• _WORK REQUEST_
Each entry below should be printed exactly, with every image left out.

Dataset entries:
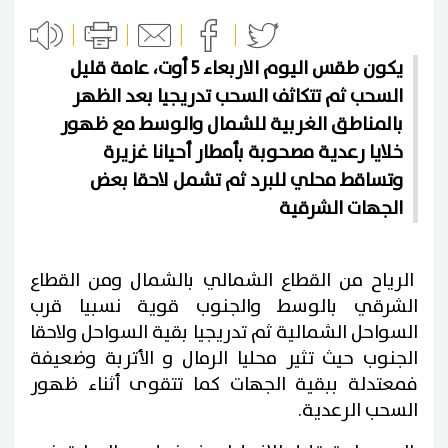
يكون طقس اليوم الاربعاء 5 أوت، عامة قليل
السحب ثم تتكاثف السحب تدريجيا بعد الظهر
بالمناطق الغربية للشمال والوسط مع ظهور
خلايا رعدية مصحوبة بأمطار أحيانا غزيرة
وتساقط محلي للبرد ثم تشمل لاحقا بعض
الجهات الشرقية
الرياح من القطاع الشمالي بالشمال ومن القطاع
الشرقي بالوسط والجنوب قوية نسبيا قرب
السواحل الشمالية ثم تدريجيا بقية السواحل ولاحقا
الجنوب حيث تثير محليا الرمال و الأتربة وضعيفة
فمعتدلة ببقية الجهات كما تتقوى أثناء ظهور
السحب الرعدية.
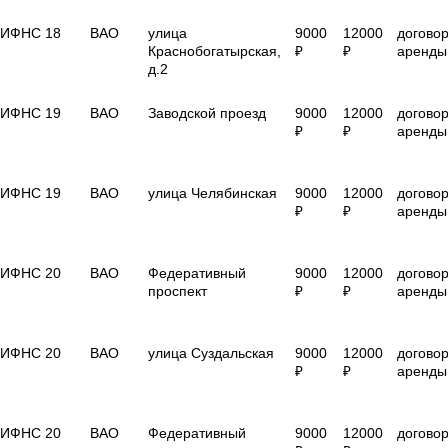
ИФНС 18
ВАО
улица
9000
12000
догово
Краснобогатырская,
₽
₽
аренды
д.2
ИФНС 19
ВАО
Заводской проезд
9000
12000
догово
₽
₽
аренды
ИФНС 19
ВАО
улица Челябинская
9000
12000
догово
₽
₽
аренды
ИФНС 20
ВАО
Федеративный
9000
12000
догово
проспект
₽
₽
аренды
ИФНС 20
ВАО
улица Суздальская
9000
12000
догово
₽
₽
аренды
ИФНС 20
ВАО
Федеративный
9000
12000
догово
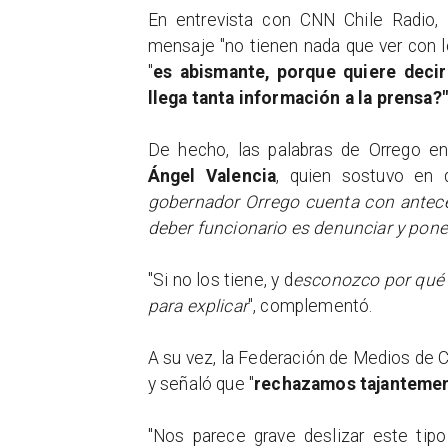
En entrevista con CNN Chile Radio, l
mensaje "no tienen nada que ver con 
"
es abismante, porque quiere deci
llega tanta información a la prensa?"
De hecho, las palabras de Orrego enc
Ángel Valencia
, quien sostuvo en
gobernador Orrego cuenta con antece
deber funcionario es denunciar y ponerl
"Si no los tiene, y d
esconozco por qué h
para explicar
", complementó.
A su vez, la Federación de Medios de 
y señaló que "
rechazamos tajantement
"Nos parece grave deslizar este tip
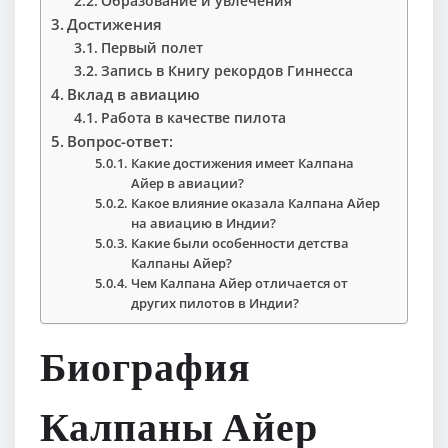
Образование и увлечения
Достижения
Первый полет
Запись в Книгу рекордов Гиннесса
Вклад в авиацию
Работа в качестве пилота
Вопрос-ответ:
Какие достижения имеет Калпана
Айер в авиации?
Какое влияние оказала Калпана Айер
на авиацию в Индии?
Какие были особенности детства
Калпаны Айер?
Чем Калпана Айер отличается от
других пилотов в Индии?
Биография
Калпаны Айер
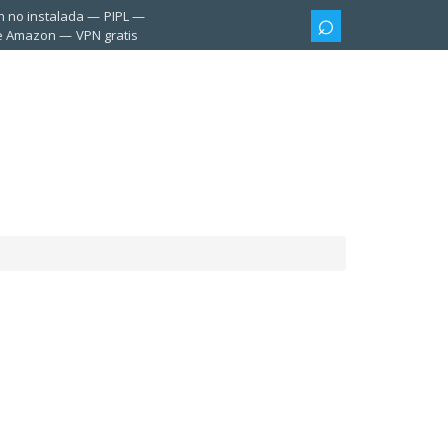
n no instalada
PIPL
te Amazon
VPN gratis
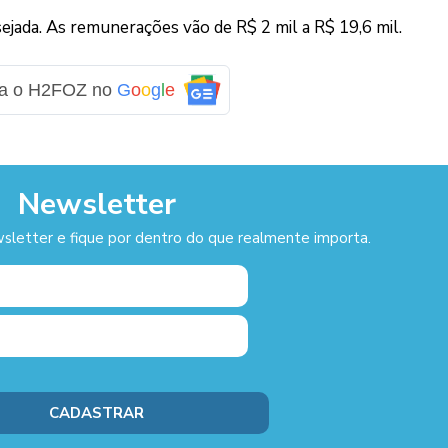
ejada. As remunerações vão de R$ 2 mil a R$ 19,6 mil.
ga o H2FOZ no
G
o
o
g
l
e
Newsletter
sletter e fique por dentro do que realmente importa.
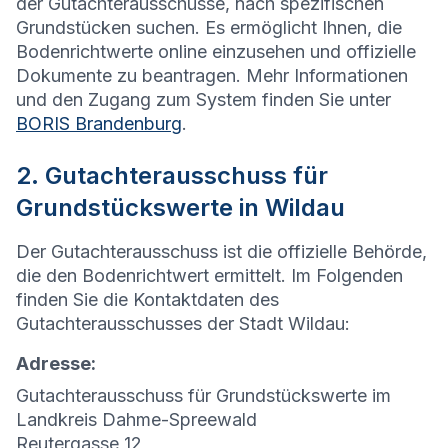
der Gutachterausschüsse, nach spezifischen
Grundstücken suchen. Es ermöglicht Ihnen, die
Bodenrichtwerte online einzusehen und offizielle
Dokumente zu beantragen. Mehr Informationen
und den Zugang zum System finden Sie unter
BORIS Brandenburg
.
2. Gutachterausschuss für
Grundstückswerte in Wildau
Der Gutachterausschuss ist die offizielle Behörde,
die den Bodenrichtwert ermittelt. Im Folgenden
finden Sie die Kontaktdaten des
Gutachterausschusses der Stadt Wildau:
Adresse:
Gutachterausschuss für Grundstückswerte im
Landkreis Dahme-Spreewald
Reutergasse 12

• _YOUR RESPONSE_
يكون طقس اليوم الاربعاء 5 أوت، عامة قليل
السحب ثم تتكاثف السحب تدريجيا بعد الظهر
بالمناطق الغربية للشمال والوسط مع ظهور
خلايا رعدية مصحوبة بأمطار أحيانا غزيرة
وتساقط محلي للبرد ثم تشمل لاحقا بعض
الجهات الشرقية
الرياح من القطاع الشمالي بالشمال ومن القطاع
الشرقي بالوسط والجنوب قوية نسبيا قرب
السواحل الشمالية ثم تدريجيا بقية السواحل ولاحقا
الجنوب حيث تثير محليا الرمال و الأتربة وضعيفة
فمعتدلة ببقية الجهات كما تتقوى أثناء ظهور
السحب الرعدية.
ИФНС 18
ВАО
улица
9000
12000
догово
Краснобогатырская,
₽
₽
аренды
д.2
ИФНС 19
ВАО
Заводской проезд
9000
12000
догово
₽
₽
аренды
ИФНС 19
ВАО
улица Челябинская
9000
12000
догово
₽
₽
аренды
ИФНС 20
ВАО
Федеративный
9000
12000
догово
проспект
₽
₽
аренды
ИФНС 20
ВАО
улица Суздальская
9000
12000
догово
₽
₽
аренды
ИФНС 20
ВАО
Федеративный
9000
12000
догово
En entrevista con CNN Chile Radio, l
mensaje "no tienen nada que ver con 
"
es abismante, porque quiere deci
llega tanta información a la prensa?"
De hecho, las palabras de Orrego enc
Ángel Valencia
, quien sostuvo en
gobernador Orrego cuenta con antece
deber funcionario es denunciar y ponerl
"Si no los tiene, y d
esconozco por qué h
para explicar
", complementó.
A su vez, la Federación de Medios de 
y señaló que "
rechazamos tajantement
"Nos parece grave deslizar este tip
Образование и увлечения
Достижения
Первый полет
Запись в Книгу рекордов Гиннесса
Вклад в авиацию
Работа в качестве пилота
Вопрос-ответ:
Какие достижения имеет Калпана
Айер в авиации?
Какое влияние оказала Калпана Айер
на авиацию в Индии?
Какие были особенности детства
Калпаны Айер?
Чем Калпана Айер отличается от
других пилотов в Индии?
Биография
Калпаны Айер
n no instalada
PIPL
te Amazon
VPN gratis
ejada. As remunerações vão de R$ 2 mil a R$ 19,6 mil.
ga o H2FOZ no
G
o
o
g
l
e
Newsletter
sletter e fique por dentro do que realmente importa.
der Gutachterausschüsse, nach spezifischen
Grundstücken suchen. Es ermöglicht Ihnen, die
Bodenrichtwerte online einzusehen und offizielle
Dokumente zu beantragen. Mehr Informationen
und den Zugang zum System finden Sie unter
BORIS Brandenburg
.
2. Gutachterausschuss für
Grundstückswerte in Wildau
Der Gutachterausschuss ist die offizielle Behörde,
die den Bodenrichtwert ermittelt. Im Folgenden
finden Sie die Kontaktdaten des
Gutachterausschusses der Stadt Wildau:
Adresse:
Gutachterausschuss für Grundstückswerte im
Landkreis Dahme-Spreewald
Reutergasse 12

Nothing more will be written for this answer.